- Born: Valery Georgievich Asratyan 1958 Yerevan, Armenian SSR, Soviet Union
- Died: 1996 (aged 37/38) Butyrka Prison, Moscow, Moscow Oblast, Russia
- Cause of death: Execution by shooting
- Other name: "The Director"
- Criminal status: Executed
- Conviction: Murder with aggravating circumstances
- Criminal penalty: Death

Details
- Victims: 2+
- Span of crimes: 1988–1990
- State: Soviet Union
- Location: Moscow
- Date apprehended: 1990

= Valery Asratyan =

Soviet serial killer and rapist

Valery Georgievich Asratyan (Վալերի Հասրաթյան, Вале́рий Гео́ргиевич Асратя́н, c. 1958 – 1996) was a Soviet suspected serial killer, convicted for the killing of two women in Moscow between 1988 and 1990. Asratyan, a previously convicted serial rapist and child molester, committed over 20 rapes of girls and young women during the 1980s. Later posing as a film director, Asratyan used anaesthesia to render victims unconscious, killing several out of fear of being sent to prison before being apprehended in 1990.

Asratyan was sentenced to death and executed at Butyrka Prison in 1996.

== Background ==
Valery Asratyan (also spelled Hasratyan) was born in 1958, in Yerevan, Armenian SSR, Soviet Union, to ethnic Armenian parents. He grew up in a stable household in a family that was considered prosperous by Soviet standards and never experienced mistreatment or abuse during his childhood. In kindergarten, Asratyan would "play doctor" with girls, where he would undress and feel his "patient", and at 13 years old lost his virginity to a woman who was 15 years his senior. He developed an interest in psychology and after finishing school chose to study at university, Armenian State Pedagogical University, in 1975 for a degree specializing in "Preschool psychology and pedagogy". Around this time Asratyan began reading Lolita by Vladimir Nabokov, a book about a man who enters a sexual relationship with an underage girl, believing the book's main character, Humbert, paralleled himself. Asratyan graduated from the university in 1980, and began work as a psychologist at a school for children suffering from cerebral palsy and polio.

== Crimes ==
In 1981, Asratyan married a woman from Moscow, the Soviet capital, and moved to the city with her the same year. Shortly after his relocation to Moscow, he began committing his first sexual crimes when he started raping young girls in the city but was caught and sent to a penal colony.

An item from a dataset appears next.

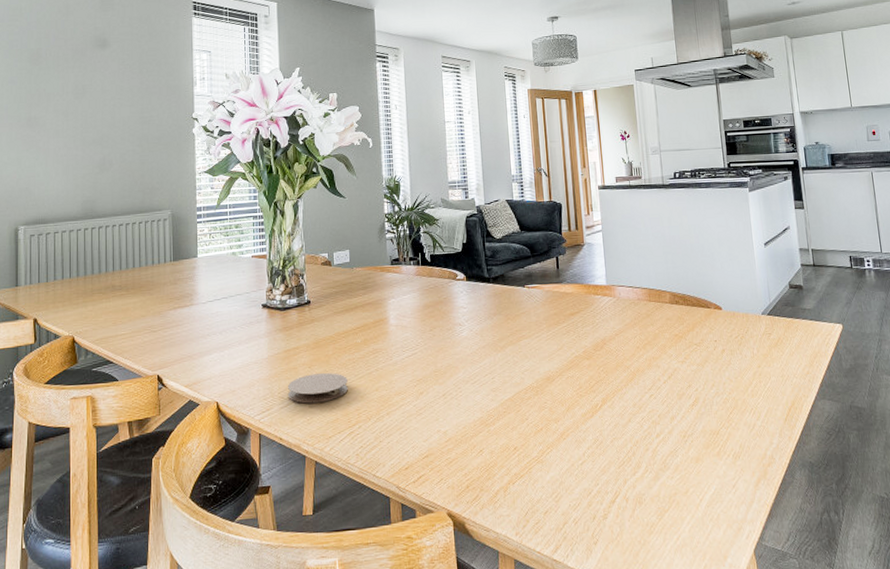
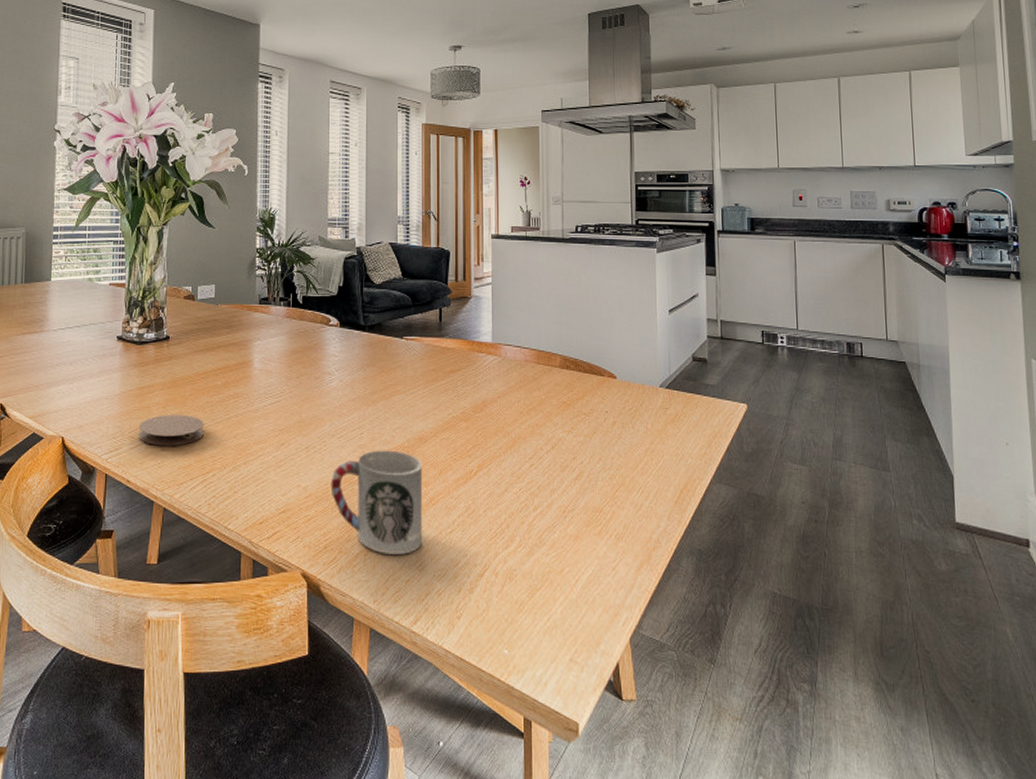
cup: none [468,391,557,489] -> present [331,450,423,554]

Asratyan was released in 1984 after serving only a two-year sentence and almost immediately began committing rapes, again being convicted and imprisoned for two years in 1985. After his release in 1987, he moved to Valuyki, Belgorod Oblast, for a short time but soon returned to Moscow, where Asratyan's wife ended their relationship and kicked him out of the house. Asratyan met another woman with whom he entered a civil marriage, and moved in with the woman and her 14-year-old daughter. The two assisted him when he continued his crimes in Moscow where he began using potent psychotropic drugs, which included antipsychotics and tranquilizers, on his victims. Asratyan also made himself a fake ID to gain the trust of victims, whom he found in the area of the Children's World store.

In February 1988, Asratyan began posing as a film director, and lured a girl into the apartment under the pretext of screen tests. Mixing the psychotropic drugs into her coffee, he waited for the girl to fall into unconsciousness, raped her for several hours, and took money and valuables. Asratyan then brought her to a railway station in the Podolsky District of Moscow Oblast, just outside of Moscow, and left her there. The girl was found, but could not remember anything. During this period, Asratyan committed more than a dozen rapes, and many of his victims would have been in his apartment for several days. Eventually, Asratyan began to ruminate over the possibility of being caught, and in order to prevent his victims from being able to trace his crimes, began to kill them. Asratyan committed his murders with his next victims: his first victim was killed with a knife, and the second was drowned.

== Arrest and conviction ==
In 1990, one of Asratyan's victims who was left alive, and unlike previous victims had not completely lost her memory, reported him to the police. According to the victim, Asratyan offered women roles to play in his new movie, and showed police the area where she met him. Asratyan was arrested by a female police officer who had been invited to a "casting" in the same area where the surviving victim had met him.

Asratyan quickly confessed to two murders and 17 rapes, as he was terribly afraid of being sent to prison and at his trial demanded the death penalty. As a convicted child rapist, Asratyan feared other prisoners would practice forcible sodomy on him, a common punishment in prisons for inmates who commit crimes against children. The court convicted Asratyan for the murders and sentenced him to the death penalty. He was executed by firing squad in 1996 in Butyrka prison.